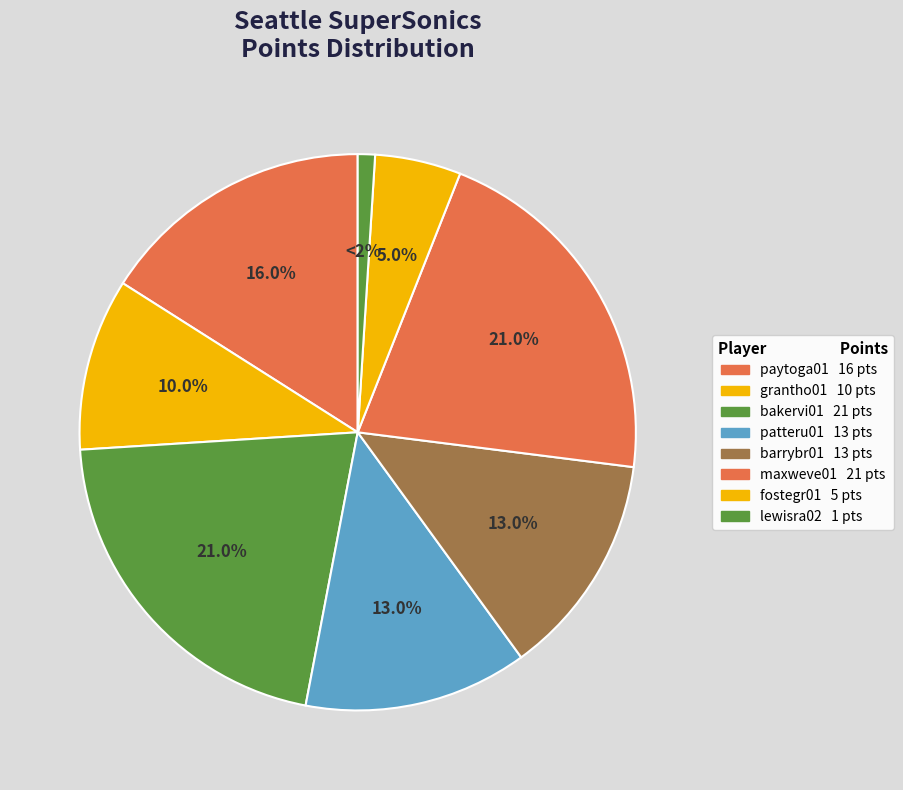

The borrela01 slice represents 0% of the pie. True or false?

True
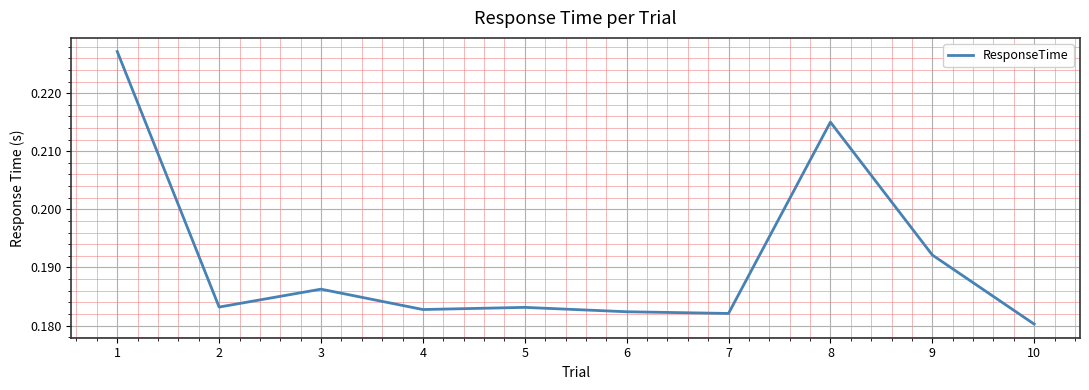

At which label is the value closest to 0?

10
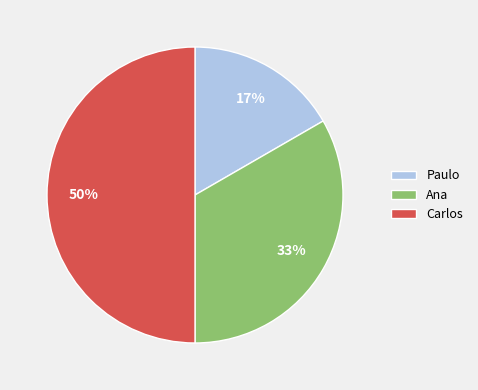

Do Ana and Carlos together represent more than half of the pie?

Yes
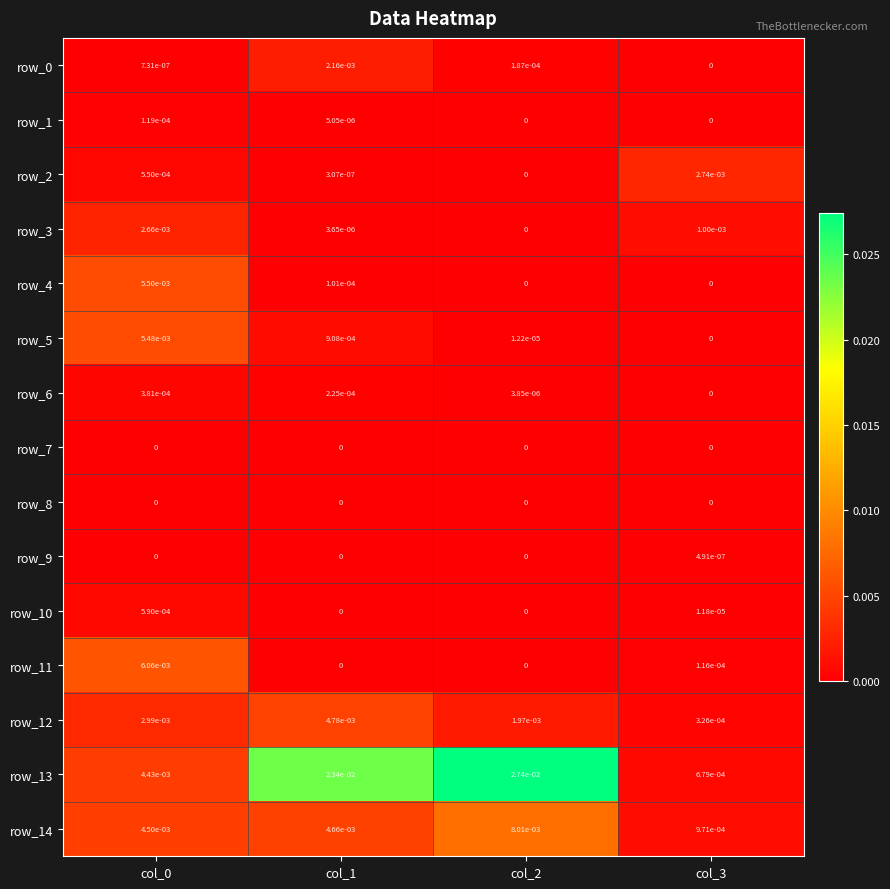

Which series has the largest total across all categories?

row_13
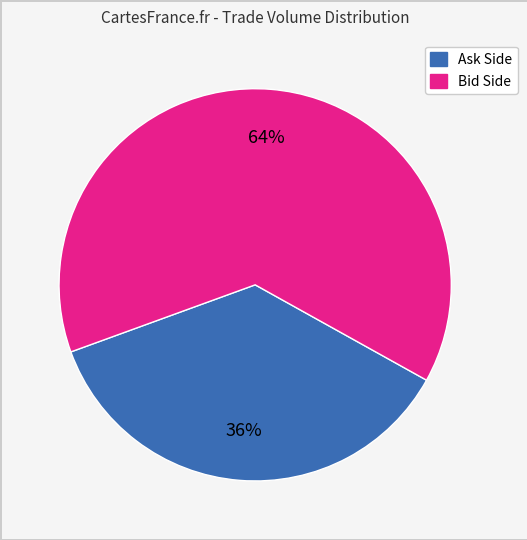

Which has a higher value, Ask Side or Bid Side?

Bid Side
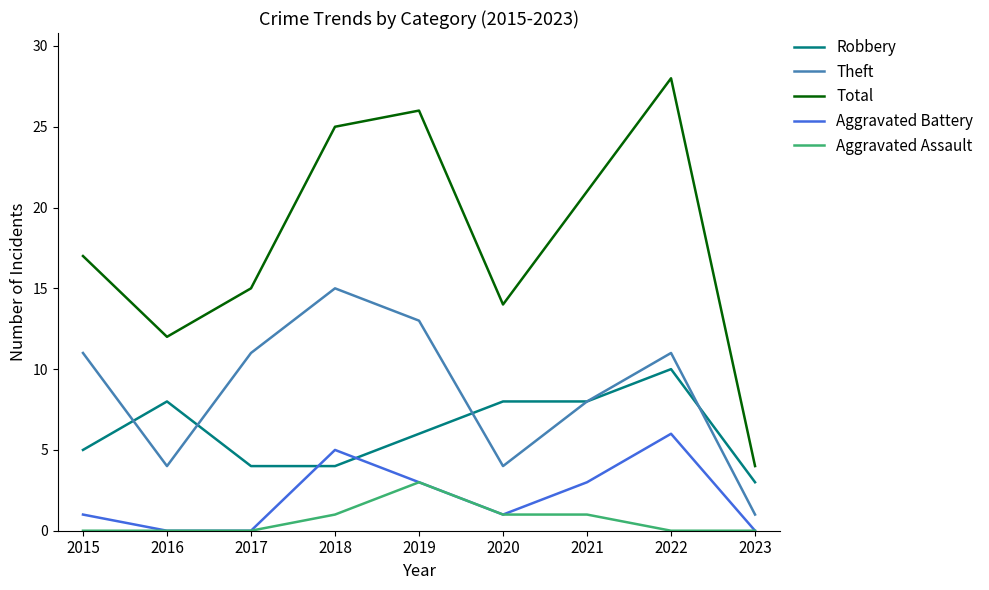

List the series in order of their peak value, highest first.

Total, Theft, Robbery, Aggravated Battery, Aggravated Assault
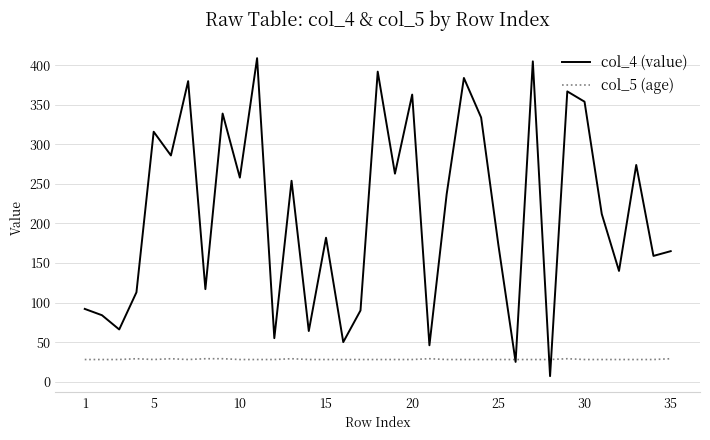

Rank the series by their maximum value, from lowest to highest.

col_5 (age), col_4 (value)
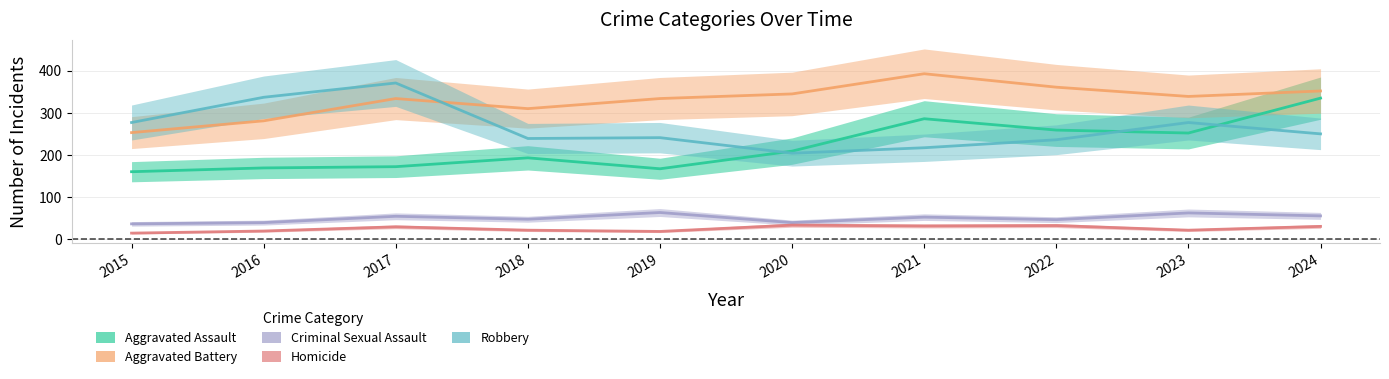

True or false: Aggravated Battery has more than 2 points higher than both neighbors.

False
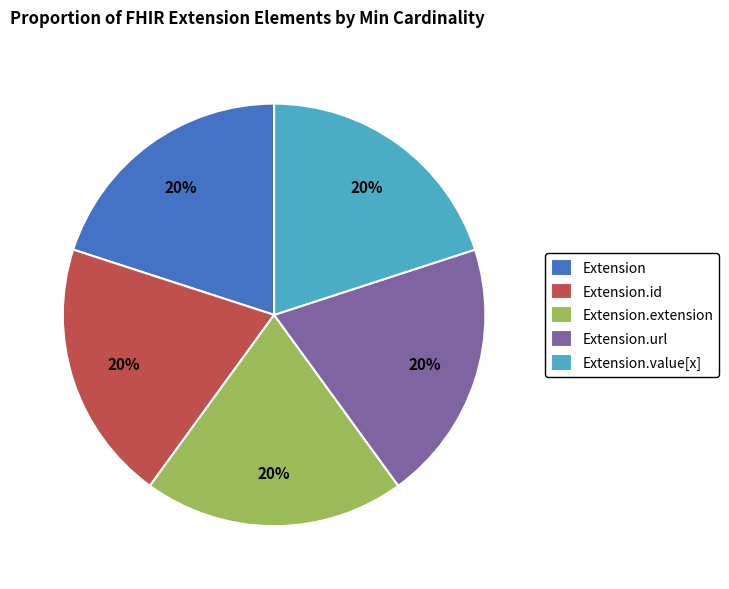

What percentage is the Extension.value[x] slice, to the nearest percent?

20%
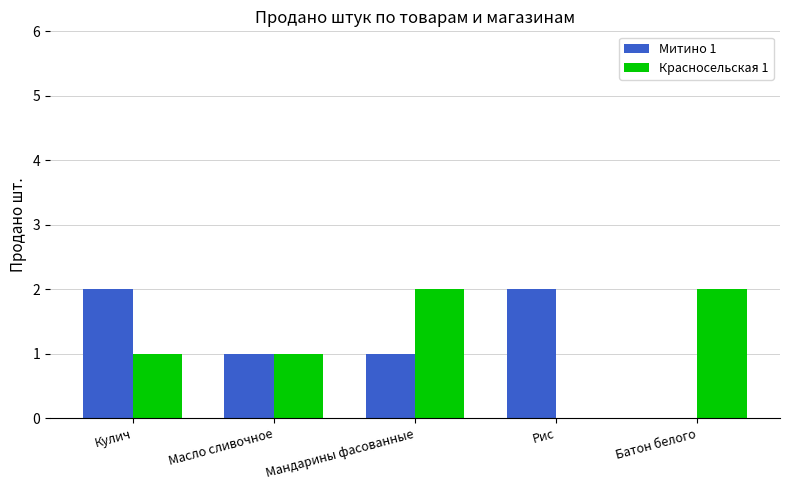

What is the average value of the Красносельская 1 series?

1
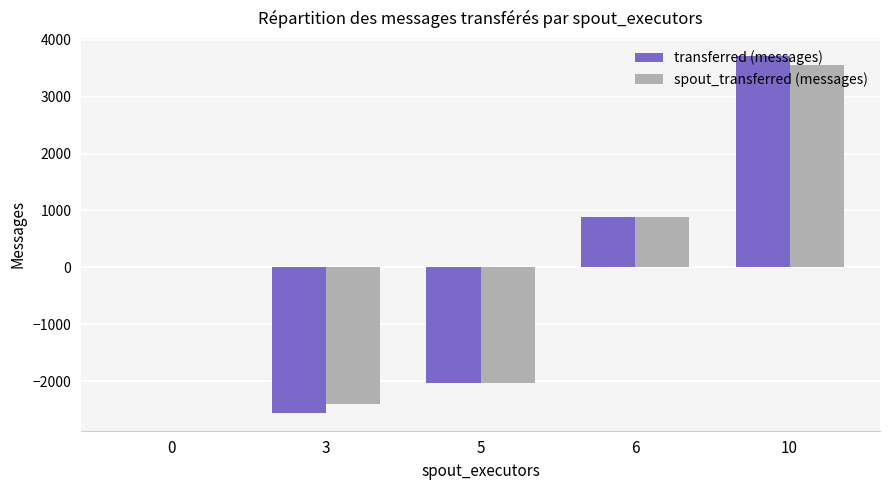

Is it true that transferred (messages) equals 3418 at 0?

False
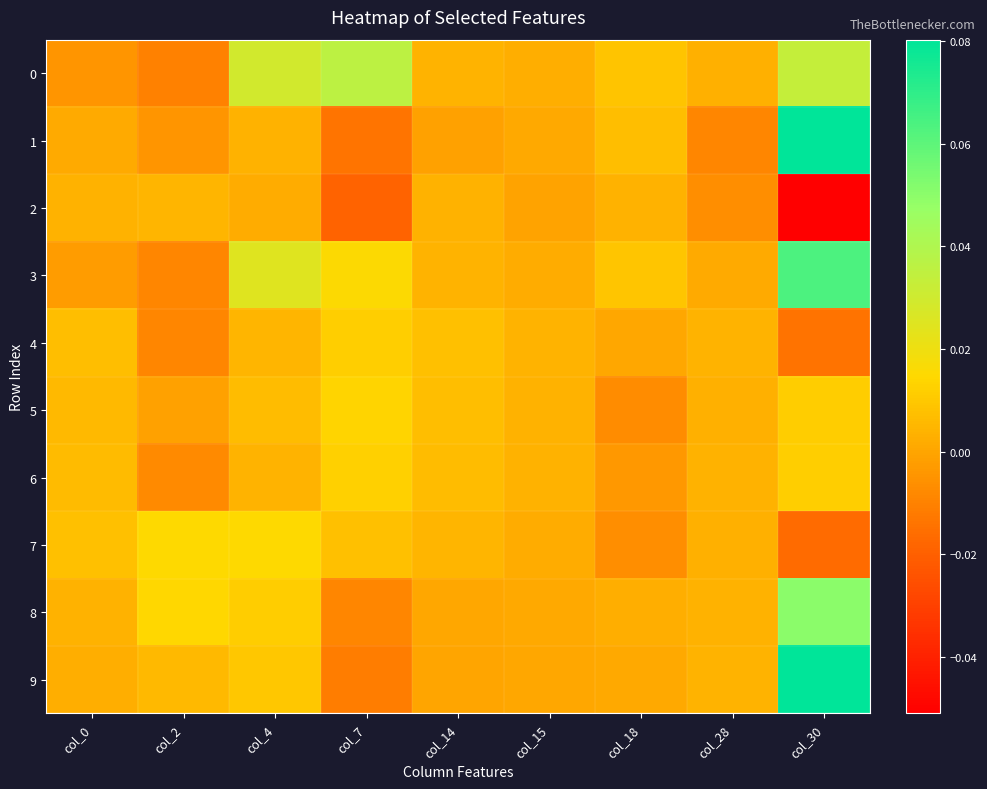

Reading left to right, what are all the values shown in this chart?

0: col_0=-0.0	col_2=-0.0	col_4=0.0	col_7=0.0	col_14=0.0	col_15=0.0	col_18=0.0	col_28=0.0	col_30=0.0
1: col_0=0.0	col_2=-0.0	col_4=0.0	col_7=-0.0	col_14=-0.0	col_15=0.0	col_18=0.0	col_28=-0.0	col_30=0.1
2: col_0=0.0	col_2=0.0	col_4=0.0	col_7=-0.0	col_14=0.0	col_15=-0.0	col_18=0.0	col_28=-0.0	col_30=-0.1
3: col_0=-0.0	col_2=-0.0	col_4=0.0	col_7=0.0	col_14=0.0	col_15=0.0	col_18=0.0	col_28=0.0	col_30=0.1
4: col_0=0.0	col_2=-0.0	col_4=0.0	col_7=0.0	col_14=0.0	col_15=0.0	col_18=0.0	col_28=0.0	col_30=-0.0
5: col_0=0.0	col_2=-0.0	col_4=0.0	col_7=0.0	col_14=0.0	col_15=0.0	col_18=-0.0	col_28=0.0	col_30=0.0
6: col_0=0.0	col_2=-0.0	col_4=0.0	col_7=0.0	col_14=0.0	col_15=0.0	col_18=-0.0	col_28=0.0	col_30=0.0
7: col_0=0.0	col_2=0.0	col_4=0.0	col_7=0.0	col_14=0.0	col_15=0.0	col_18=-0.0	col_28=0.0	col_30=-0.0
8: col_0=0.0	col_2=0.0	col_4=0.0	col_7=-0.0	col_14=0.0	col_15=0.0	col_18=0.0	col_28=0.0	col_30=0.1
9: col_0=0.0	col_2=0.0	col_4=0.0	col_7=-0.0	col_14=0.0	col_15=0.0	col_18=0.0	col_28=0.0	col_30=0.1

• [Work item] Please retype everything in the listing from the line containing "Which has a" down to the line containing "Reading left to", including both of those lines, word for word. Leave the pictures out.

• [Output below]
Which has a higher value, Ask Side or Bid Side?

Bid Side

List the series in order of their peak value, highest first.

Total, Theft, Robbery, Aggravated Battery, Aggravated Assault

Rank the series by their maximum value, from lowest to highest.

col_5 (age), col_4 (value)

True or false: Aggravated Battery has more than 2 points higher than both neighbors.

False

What percentage is the Extension.value[x] slice, to the nearest percent?

20%

What is the average value of the Красносельская 1 series?

1

Is it true that transferred (messages) equals 3418 at 0?

False

Reading left to right, what are all the values shown in this chart?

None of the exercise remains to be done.